··· Extrait source ···

Observons tout d’abord l’évolution du taux d’intérêt moyen de la dette américaine :

Taux d’intérêt moyen de la dette américaine

L’évolution du taux est frappante : après une augmentation régulière ayant duré 30 ans, jusqu’au taux de 11 % par an (qui a fini par tuer l’inflation), le taux a connu une baisse permanente durant les 30 années suivantes, pour arriver aux 3 % actuels.

Cette évolution a permis l’envolée de la dette, puisque s’endetter coûtait de moins en moins cher. L’impact sur la charge annuelle des intérêts a été immédiat :

Taux d’intérêt moyen de la dette américaine

On observe bien que, en dollars constants, la charge a augmenté en même temps que le taux d’intérêt (c’est évident), mais qu’elle a aussi continué d’augmenter durant les années 1980 – la forte hausse de la dette sous Reagan faisant plus que compenser la baisse du taux d’intérêt.

La dette s’étant stabilisée quelques années dans les années 1990, la baisse des taux a fini par faire baisser la charge, et donc a facilité l’endettement.

Comparons tous ces éléments :

Taux d’intérêt moyen de la dette américaine

La situation des années 2000 est éclairante : on comprend bien que la baisse des taux a permis à l’État d’augmenter son fol endettement facilement : la charge est même restée stable !

··· Données fournies ···

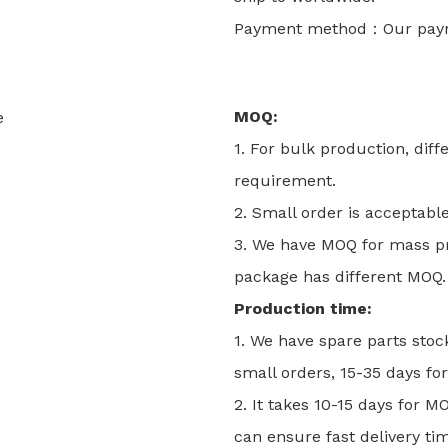
Payment method：Our payme
MOQ:
1. For bulk production, dif
requirement.
2. Small order is acceptabl
3. We have MOQ for mass pro
package has different MOQ. 
Production time:
1. We have spare parts stoc
small orders, 15-35 days for
2. It takes 10-15 days for 
can ensure fast delivery tim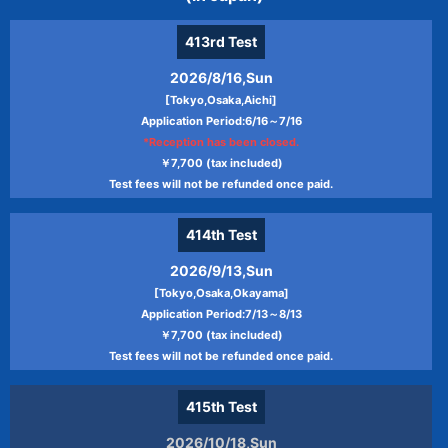
413rd
Test
2026/8/16,Sun
[Tokyo,Osaka,Aichi]
Application Period:6/16～7/16
*Reception has been closed.
￥7,700 (tax included)
Test fees will not be refunded once paid.
414th
Test
2026/9/13,Sun
[Tokyo,Osaka,Okayama]
Application Period:7/13～8/13
￥7,700 (tax included)
Test fees will not be refunded once paid.
415th
Test
2026/10/18,Sun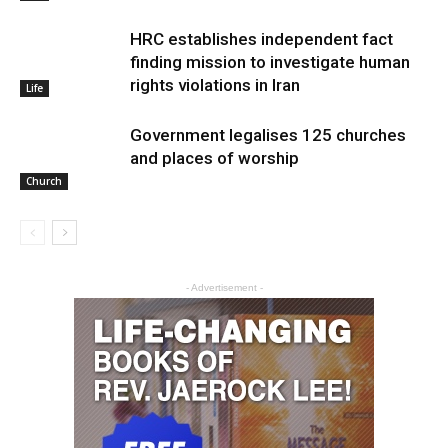
HRC establishes independent fact
finding mission to investigate human
rights violations in Iran
Life
Government legalises 125 churches
and places of worship
Church
- Advertisement -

···

Poursuivez l'extrait sur le taux d'intérêt de la dette américaine à partir de sa dernière phrase. Les enregistrements ne jouent aucun rôle ici.

C’est tout le danger de ce phénomène d’anesthésie par les taux, car si les taux augmentent (et ils vont augmenter !), l’État se retrouvera sans défense : son stock de dette étant non remboursable, sa charge va exploser très rapidement (la durée moyenne de la dette est de 5 ans, donc en 5 ans, le taux moyen de la dette est celui du marché), conduisant l’État tout droit au défaut de paiement quand ses créanciers vont s’en rendre compte et fermer le robinet du crédit – ce qui n’est évidemment en rien anticipé dans les hypothèses plus qu’optimistes du gouvernement américain dans son budget pour 2012…

Pour bien nous en convaincre, il suffit d’analyser les émissions de dette américaine, qui représentent des flux énormes. Car tous les mois, l’État américain rembourse une partie de sa dette ancienne qui arrive à échéance – comme tout débiteur.

MAIS sa particularité est que, pour ce faire, il contracte en fait de nouveaux emprunts – bref, il emprunte pour rembourser ses anciens emprunts, cavalerie classique (et funeste).

Ainsi, l’État doit émettre en permanence des nouveaux bons du trésor pour, d’abord financer son nouveau déficit, mais également pour rembourser une partie de son ancienne dette. Observons les flux :

Taux d’intérêt moyen de la dette américaine

Ainsi, chaque trimestre, l’État américain émet plus de 2 000 Md$ de dette publique fédérale – soit la bagatelle de presque 40 Md$ par jour ouvré !

On constate bien que l’endettement net (en rouge, qui correspond au déficit), n’est qu’une petite partie des émissions…

Taux d’intérêt moyen de la dette américaine

On observe ainsi que le gouvernement américain a ainsi émis plus de 7 000 Md$ de dette en 2011, afin de financer son déficit mais surtout de rembourser de la dette ancienne…

Le fléchissement observé est dû au psychodrame du plafond de la dette publique.

Ainsi, si les marchés cessaient brutalement de prêter à l’État américain, celui-ci serait dans l’impossibilité de faire face à ces engagements, puisque tous les ans :

  • il touche 2 200 Md$ d’impôts ;
  • il doit financer 3 800 Md$ de dépenses courantes ;
  • il doit rembourser environ 6 500 Md$ d’emprunts arrivant à échéance.

Autant dire qu’un tel État est évidemment totalement insolvable. Il ne tient que par l’emprunt.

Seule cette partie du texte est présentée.